Thursday, November 17, 2005

CERNE ABBAS 1940-1945. (10)

Although it was to be another six months until V.E. Day, my father was already making plans for our future after the War was finally over, including arrangements for me to start at the City Of London School For Girls the following September, then in Carmelite Street just outside the Temple and very convenient; so plans for us to move into 5 Paper Buildings must have been under way by then too. He and my mother had also begun looking for our future weekend/holiday home in the Dorchester area, as by now my mother was anxious to move from Cerne as soon as possible.

By March 1945, the search had been narrowed down to four possibilities: The Pitchmarket, Belfield House, Radipole Manor, and Wollaston House. My mother wrote to my father:
"If possible I don't want to spend holidays in Cerne after the War. I should always be making excuses about not coming! I would dread the end of term and having to go back to all that 'to all that'. Especially in the Long Vacation. You would be away so much then."

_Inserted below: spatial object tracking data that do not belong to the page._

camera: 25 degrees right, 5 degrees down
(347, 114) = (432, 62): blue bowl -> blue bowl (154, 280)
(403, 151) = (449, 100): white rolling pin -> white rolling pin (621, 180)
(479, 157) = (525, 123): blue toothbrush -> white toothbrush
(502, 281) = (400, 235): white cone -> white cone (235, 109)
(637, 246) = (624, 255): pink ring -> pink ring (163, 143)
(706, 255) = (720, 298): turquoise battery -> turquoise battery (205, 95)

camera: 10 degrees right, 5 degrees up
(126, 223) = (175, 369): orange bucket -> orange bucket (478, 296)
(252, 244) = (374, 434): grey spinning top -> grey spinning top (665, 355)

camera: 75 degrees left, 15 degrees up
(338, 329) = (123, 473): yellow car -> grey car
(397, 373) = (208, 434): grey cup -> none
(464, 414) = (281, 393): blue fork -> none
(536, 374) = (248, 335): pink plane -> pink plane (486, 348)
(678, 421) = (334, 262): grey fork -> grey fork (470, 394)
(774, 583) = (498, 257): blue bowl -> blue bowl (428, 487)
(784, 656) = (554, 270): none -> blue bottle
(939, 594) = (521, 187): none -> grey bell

Wollaston House, built in 1786, stands in the centre of Dorchester at the junctions of Church Street, Durngate Street and Acland Road. Whatever garden it once had has now long gone, and it is surrounded by busy roads and car parks, including the Waitrose one. My mother continued:
"Wollaston was a better thing in the War times than in peace. Time saved on your journey, easier food. But it is much less easy to run without servants than Belfield. And in peace, it would be difficult to get up much holiday spirit about coming to such a queer locality! I cannot feel it's the right place really."

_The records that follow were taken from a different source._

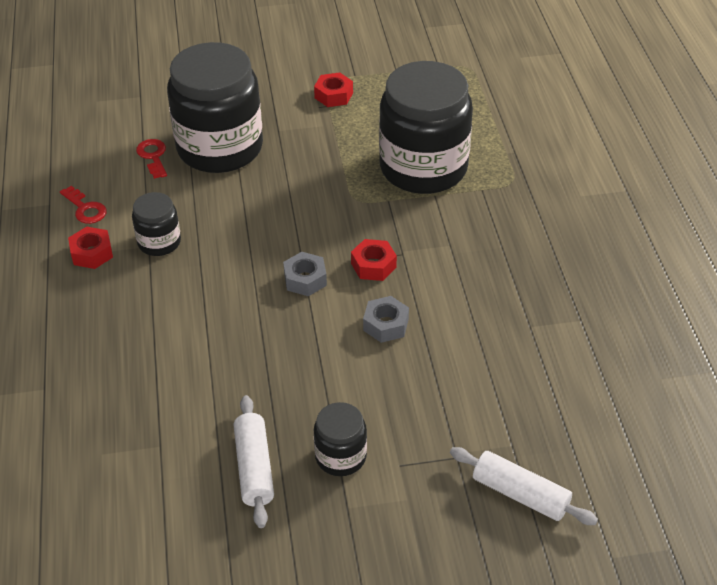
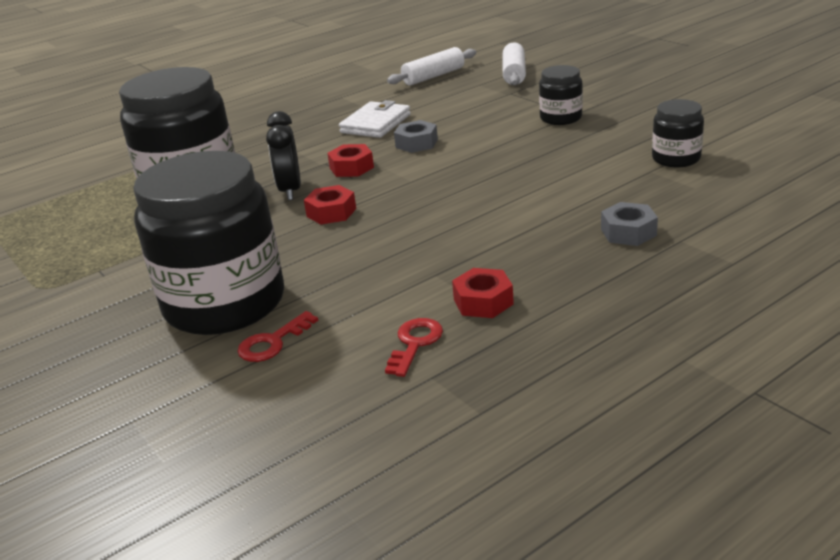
camera: 115 degrees left, 15 degrees down
(159, 242) = (423, 270): black jar -> black jar (676, 158)
(254, 467) = (613, 136): white rolling pin -> white rolling pin (433, 76)
(305, 279) = (398, 186): grey nut -> grey nut (628, 232)
(333, 95) = (75, 274): red nut -> red nut (331, 212)
(363, 218) = (290, 190): none -> black clock
(467, 316) = (376, 124): none -> white wallet

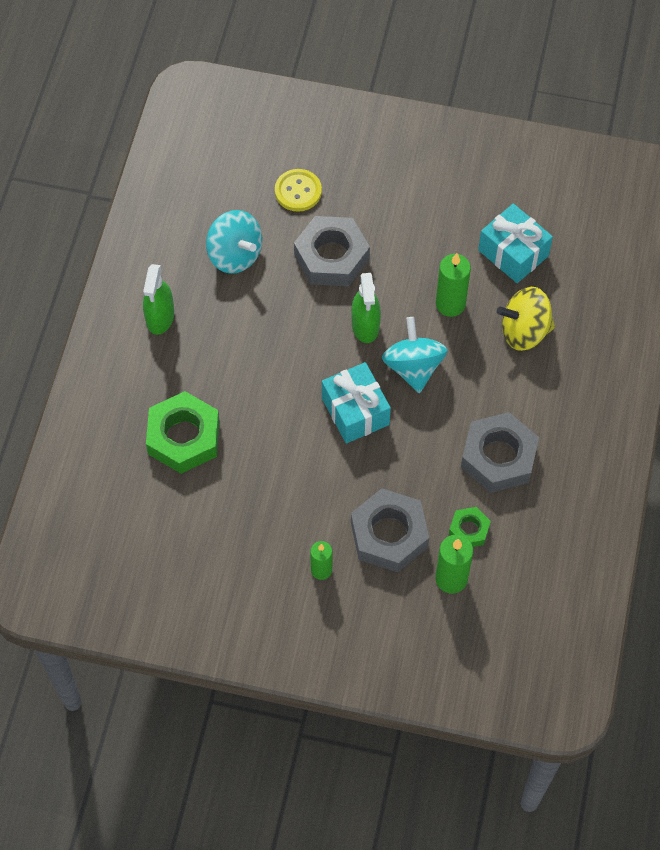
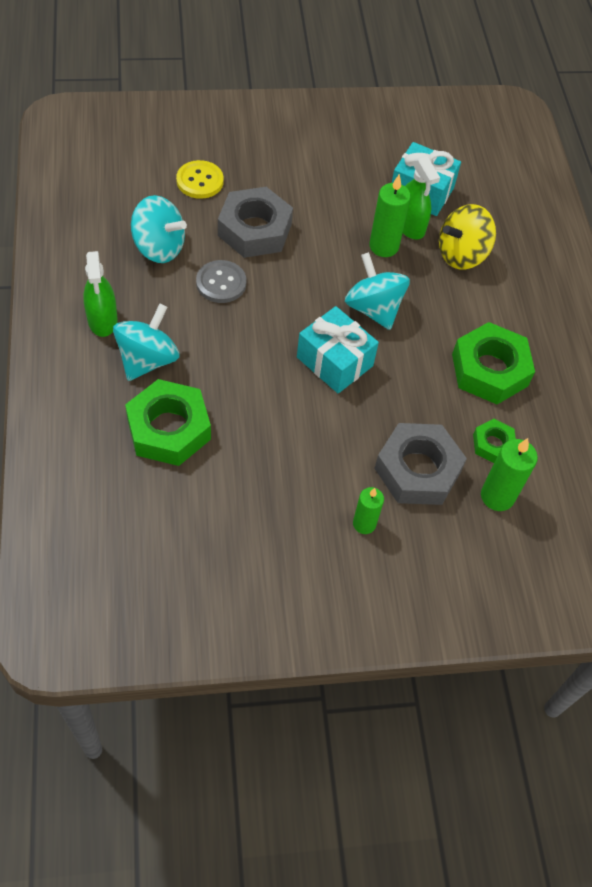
camera: 25 degrees left, 5 degrees down
(187, 366) = (147, 359): none -> turquoise spinning top
(279, 306) = (221, 283): none -> grey button
(365, 325) = (312, 282): green spray bottle -> green spray bottle (409, 226)
(498, 457) = (490, 370): grey nut -> green nut

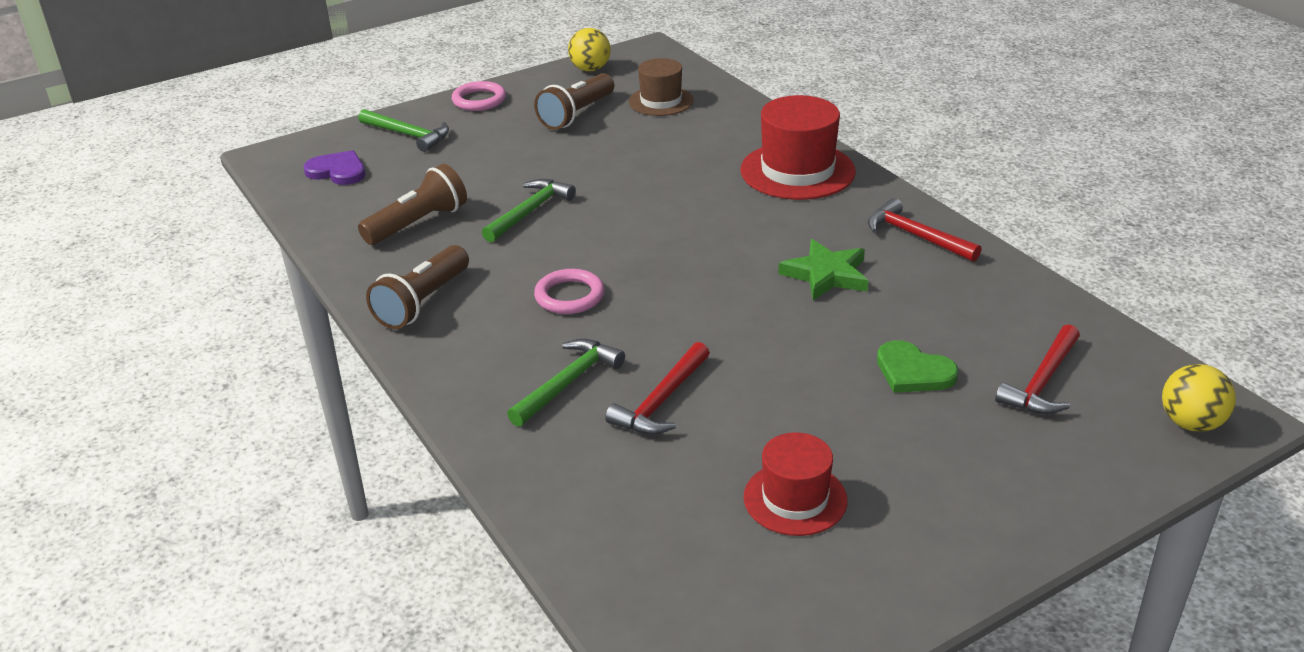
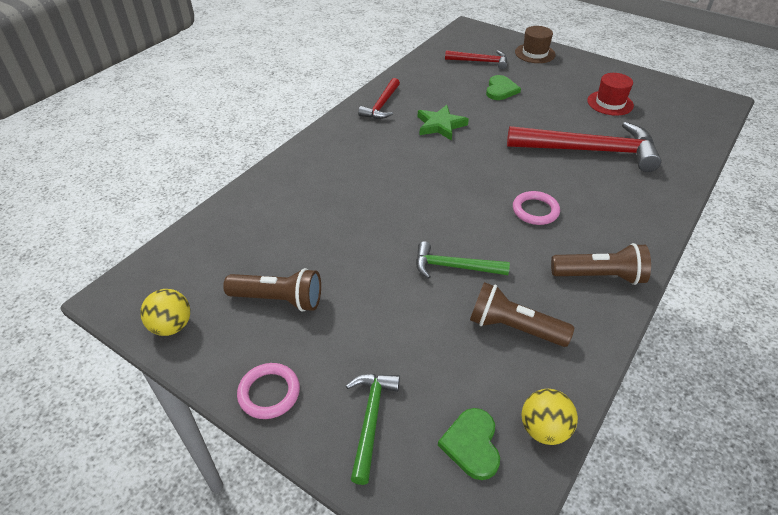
camera: 115 degrees left, 10 degrees up
(338, 171) = (472, 444): purple heart -> green heart
(568, 383) = (607, 184): green hammer -> none
(661, 101) = (235, 253): brown hat -> brown hat (535, 53)
(661, 401) = (589, 151): red hammer -> red hammer, size x1.91
(797, 171) = (327, 158): red hat -> none
(1190, 423) = (479, 33): yellow ball -> yellow ball (544, 429)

As for Radipole Manor, built in the 16th century and standing only a few feet away from the church and graveyard, my father once told me that my mother refused to live there because of the close proximity of all the gravestones, although he could not see why that should have been a problem!

In the same letter she went on:
"We must have, I'm now sure, something small enough to run without servants. But the average 4 or 5 bedroom house is so undignified. Radipole was a fluke and so was Belfield, only still more (I think Radipole would have been as hard to run as Pitchmarket: think of those polished floors and all the leaded lights)."

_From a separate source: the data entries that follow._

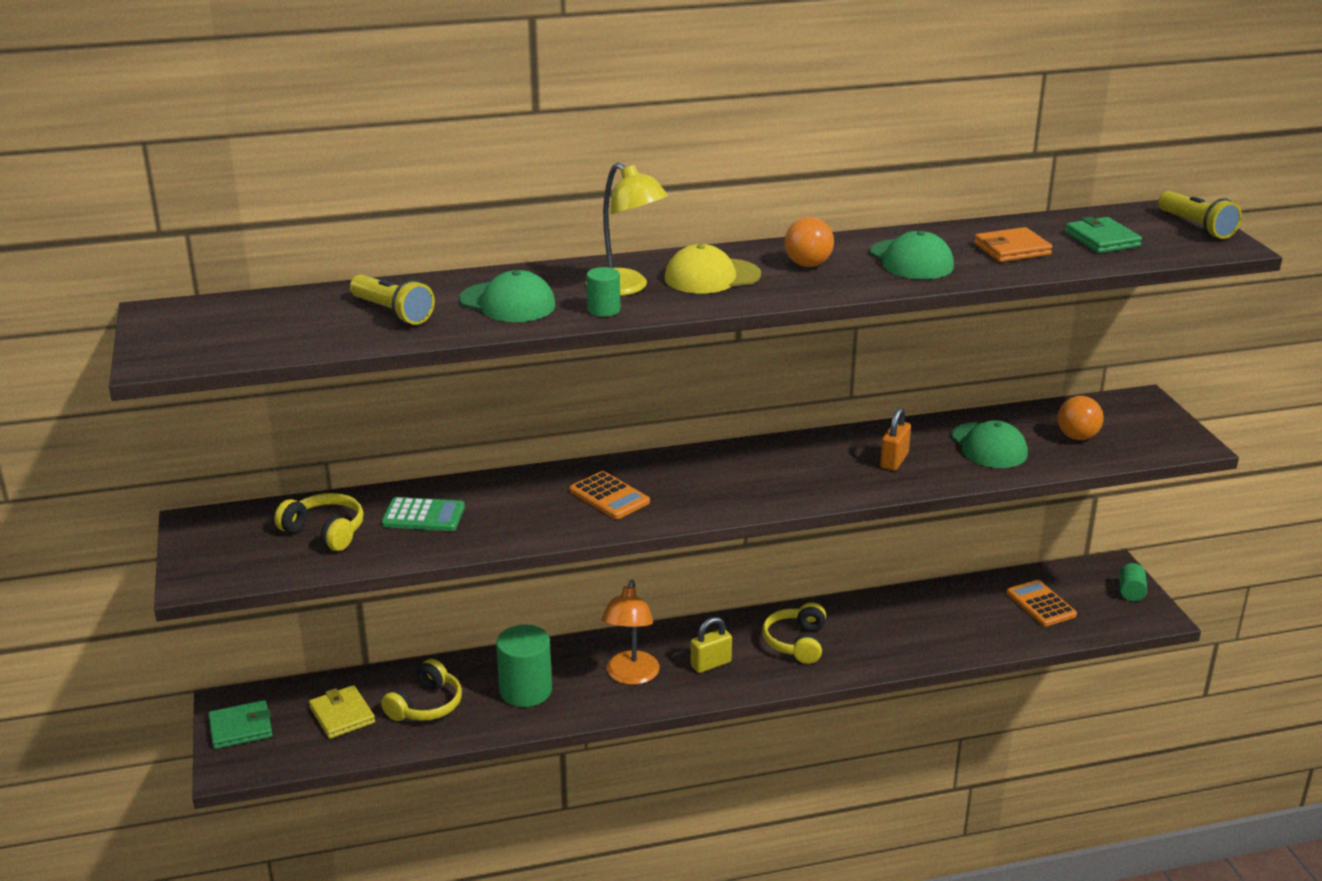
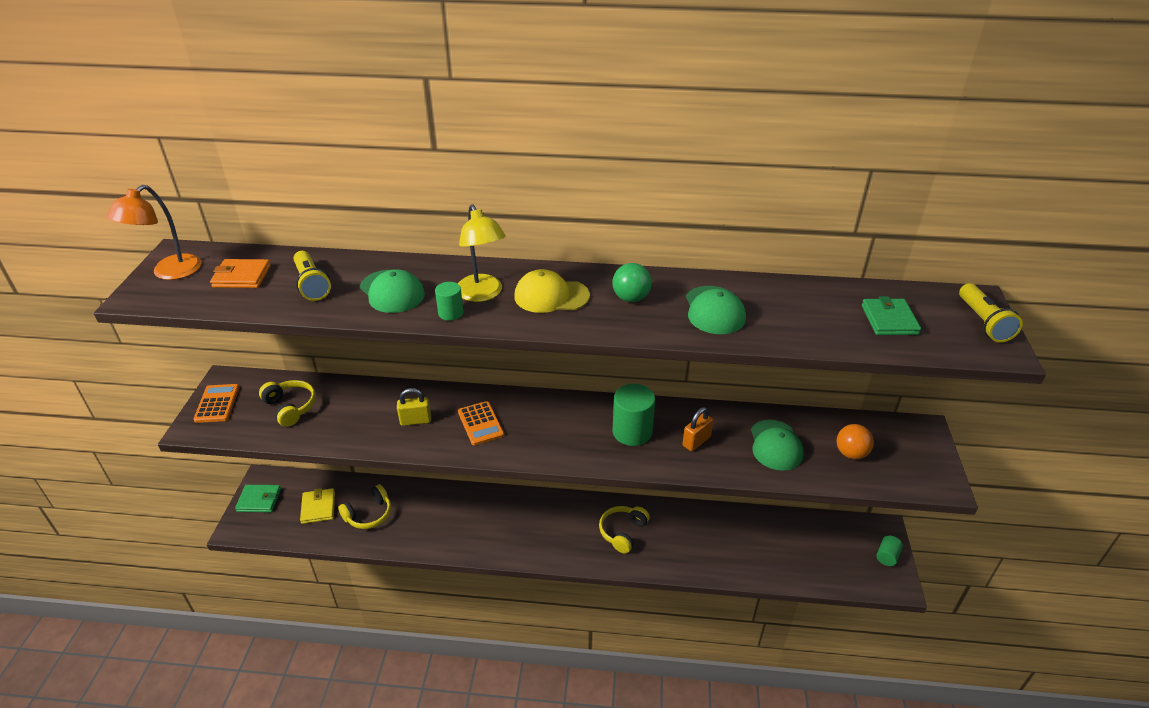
camera: 20 degrees right, 10 degrees up
(423, 516) = (356, 409): green calculator -> none
(525, 690) = (432, 521): green cylinder -> green cylinder (632, 432)
(631, 676) = (502, 528): orange lamp -> orange lamp (169, 272)
(710, 664) = (557, 533): yellow padlock -> yellow padlock (415, 420)
(808, 264) = (631, 298): orange ball -> green ball
(1012, 249) = (804, 315): orange wallet -> orange wallet (241, 276)
(1041, 604) = (812, 548): orange calculator -> orange calculator (217, 404)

They even discussed the possibility of a flat, but there were none on the market and anyway they wanted a garden. Belfield seems to have been my mother's number one choice from the start: "I wouldn't have missed seeing Belfield for anything", she wrote wistfully after their first visit, and continued:
"I liked everything I saw at Belfield but it would break my heart to think of an excessive unreasonable £75 a year going down the drains on Schedule A and rates. They are about double what they should be ar'n't they?"

Belfield had been requisitioned by the Army during the War, and was still in occupation when my parents were shown round the property on their first visit. Whether their guide was an officer or the estate agent I am not sure, but when he opened the upstairs bathroom door they found a soldier in there having a bath.

They seem to have made their final decision before March 20th, as my father referred in one of his letters to the research he had already begun into the history of the house. This was to culminate in his writing a booklet called Belfield and the Buxtons, which he had printed privately in 1954.

The Contract Agreement is dated 4th April 1945 and the Completion Date was on 16th May, only eight days after V.E. Day. The house had been valued at £3750, but it was finally bought for £3000; the same price that Abbey Cottage had fetched the previous year. But this price must have taken into account the tremendous amount of renovation needing to be done after five years of Army occupation.